In rat tail artery, activation of postjunctional α 2 ‐adrenoceptors by noradrenaline (NA) released from sympathetic axons produces a slow depolarization (NAD) of the smooth muscle through a decrease in K + conductance. In this study we used intracellular recording to investigate whether the K + channel involved is the ATP‐sensitive K + (K ATP ) channel. Changes in membrane resistance were monitored by measuring the time constant of decay of excitatory junction potentials. The K ATP channel blockers, glibenclamide (10 μ m ) and PNU 37883A (5 μ m ), depolarized the smooth muscle and increased membrane resistance. Conversely, the K ATP channel openers, pinacidil (0.1 and 0.5 μ m ) and levcromakalim (0.1 μ m ), hyperpolarized the smooth muscle and decreased membrane resistance. Activation of K ATP channels with calcitonin gene‐related peptide (CGRP; 10 n m ) also hyperpolarized the smooth muscle and decreased membrane resistance.
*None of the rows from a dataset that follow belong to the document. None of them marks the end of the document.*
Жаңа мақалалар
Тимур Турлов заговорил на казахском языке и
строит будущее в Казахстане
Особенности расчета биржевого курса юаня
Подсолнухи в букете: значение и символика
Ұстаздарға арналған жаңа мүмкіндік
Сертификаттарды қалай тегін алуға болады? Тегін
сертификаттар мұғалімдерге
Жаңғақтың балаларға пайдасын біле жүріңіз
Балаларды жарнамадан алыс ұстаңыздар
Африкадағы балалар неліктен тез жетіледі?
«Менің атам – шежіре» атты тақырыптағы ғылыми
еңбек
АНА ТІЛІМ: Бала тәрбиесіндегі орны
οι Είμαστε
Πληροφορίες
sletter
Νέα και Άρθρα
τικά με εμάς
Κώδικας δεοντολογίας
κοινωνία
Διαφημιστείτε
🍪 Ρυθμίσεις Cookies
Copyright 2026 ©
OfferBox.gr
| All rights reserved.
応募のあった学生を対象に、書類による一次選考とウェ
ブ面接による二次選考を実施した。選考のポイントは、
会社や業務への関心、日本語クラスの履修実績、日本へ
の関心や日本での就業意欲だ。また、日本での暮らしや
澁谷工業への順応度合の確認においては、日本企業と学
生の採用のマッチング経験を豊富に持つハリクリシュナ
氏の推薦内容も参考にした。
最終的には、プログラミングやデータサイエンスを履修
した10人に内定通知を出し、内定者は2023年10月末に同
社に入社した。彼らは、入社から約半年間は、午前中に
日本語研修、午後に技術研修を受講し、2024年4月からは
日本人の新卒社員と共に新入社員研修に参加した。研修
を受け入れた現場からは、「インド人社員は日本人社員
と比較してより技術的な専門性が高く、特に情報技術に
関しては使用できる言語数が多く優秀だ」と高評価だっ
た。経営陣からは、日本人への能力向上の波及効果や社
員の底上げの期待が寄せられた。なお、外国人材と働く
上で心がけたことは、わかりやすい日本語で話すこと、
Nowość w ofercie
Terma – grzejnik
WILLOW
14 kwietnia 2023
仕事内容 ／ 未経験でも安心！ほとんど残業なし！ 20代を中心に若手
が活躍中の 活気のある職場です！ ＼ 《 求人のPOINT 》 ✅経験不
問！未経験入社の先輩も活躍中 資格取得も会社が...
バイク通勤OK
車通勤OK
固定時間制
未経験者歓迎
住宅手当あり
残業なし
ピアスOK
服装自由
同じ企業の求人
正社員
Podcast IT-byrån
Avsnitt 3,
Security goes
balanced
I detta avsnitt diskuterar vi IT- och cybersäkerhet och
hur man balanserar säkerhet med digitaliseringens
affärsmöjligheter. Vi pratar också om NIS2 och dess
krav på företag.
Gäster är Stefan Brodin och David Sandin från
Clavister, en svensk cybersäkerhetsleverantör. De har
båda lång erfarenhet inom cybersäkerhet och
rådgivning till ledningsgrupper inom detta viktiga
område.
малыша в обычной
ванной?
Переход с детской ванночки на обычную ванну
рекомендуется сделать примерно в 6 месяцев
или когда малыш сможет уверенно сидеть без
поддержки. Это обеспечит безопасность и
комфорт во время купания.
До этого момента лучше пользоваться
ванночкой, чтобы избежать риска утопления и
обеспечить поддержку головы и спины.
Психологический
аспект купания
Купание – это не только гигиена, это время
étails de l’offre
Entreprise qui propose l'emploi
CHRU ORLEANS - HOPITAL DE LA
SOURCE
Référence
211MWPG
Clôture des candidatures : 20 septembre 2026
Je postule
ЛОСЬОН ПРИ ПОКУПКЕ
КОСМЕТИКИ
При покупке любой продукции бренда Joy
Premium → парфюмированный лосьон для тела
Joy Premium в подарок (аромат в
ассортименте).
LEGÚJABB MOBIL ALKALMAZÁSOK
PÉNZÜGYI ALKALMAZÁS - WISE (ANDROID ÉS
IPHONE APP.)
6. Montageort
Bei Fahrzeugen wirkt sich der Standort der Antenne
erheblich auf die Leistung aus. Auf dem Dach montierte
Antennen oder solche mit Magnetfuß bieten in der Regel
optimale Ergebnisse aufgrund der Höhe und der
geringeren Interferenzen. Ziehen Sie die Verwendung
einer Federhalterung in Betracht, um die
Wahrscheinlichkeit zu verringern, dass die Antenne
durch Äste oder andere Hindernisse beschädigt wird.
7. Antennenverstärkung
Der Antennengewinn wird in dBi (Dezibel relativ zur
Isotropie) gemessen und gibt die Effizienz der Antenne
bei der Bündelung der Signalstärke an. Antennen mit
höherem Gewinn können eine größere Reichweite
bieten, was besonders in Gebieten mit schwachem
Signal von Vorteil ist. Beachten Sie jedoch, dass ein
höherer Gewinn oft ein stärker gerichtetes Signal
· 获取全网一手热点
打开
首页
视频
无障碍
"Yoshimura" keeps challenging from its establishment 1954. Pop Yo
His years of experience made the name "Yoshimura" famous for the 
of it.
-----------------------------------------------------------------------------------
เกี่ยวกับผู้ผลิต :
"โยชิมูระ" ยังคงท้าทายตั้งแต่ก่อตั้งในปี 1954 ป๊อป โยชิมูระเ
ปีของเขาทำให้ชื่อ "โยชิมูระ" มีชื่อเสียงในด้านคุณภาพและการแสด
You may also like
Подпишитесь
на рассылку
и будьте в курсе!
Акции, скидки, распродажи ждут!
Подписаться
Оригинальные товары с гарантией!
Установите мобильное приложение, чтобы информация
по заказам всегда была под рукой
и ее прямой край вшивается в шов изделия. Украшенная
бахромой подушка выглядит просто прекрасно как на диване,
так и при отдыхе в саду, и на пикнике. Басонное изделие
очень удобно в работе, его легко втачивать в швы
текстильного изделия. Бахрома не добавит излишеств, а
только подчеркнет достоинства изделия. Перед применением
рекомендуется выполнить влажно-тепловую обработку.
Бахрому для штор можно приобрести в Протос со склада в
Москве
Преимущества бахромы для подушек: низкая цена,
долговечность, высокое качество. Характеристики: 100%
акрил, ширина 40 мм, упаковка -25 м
The NAD was abolished by both glibenclamide and PNU 37883A but was potentiated by CGRP. However, unlike CGRP, the directly acting K ATP channel openers, pinacidil and levcromakalim, inhibited the NAD. The effects of other K + channel blockers were also determined. A high concentration of Ba 2+ (1 m m ), which would be expected to block K ATP channels, abolished the NAD, whereas teteraethylammonium (1 m m ) and 4‐aminopyridine (1 m m ) increased its amplitude. Apamin (0.5 μ m ) and a lower concentration of Ba 2+ (0.1 m m ) did not affect the NAD. These findings indicate that activation of α 2 ‐adrenoceptors by neurally released NA depolarizes the membrane of vascular smooth muscle by inhibiting K ATP channels open in the resting membrane.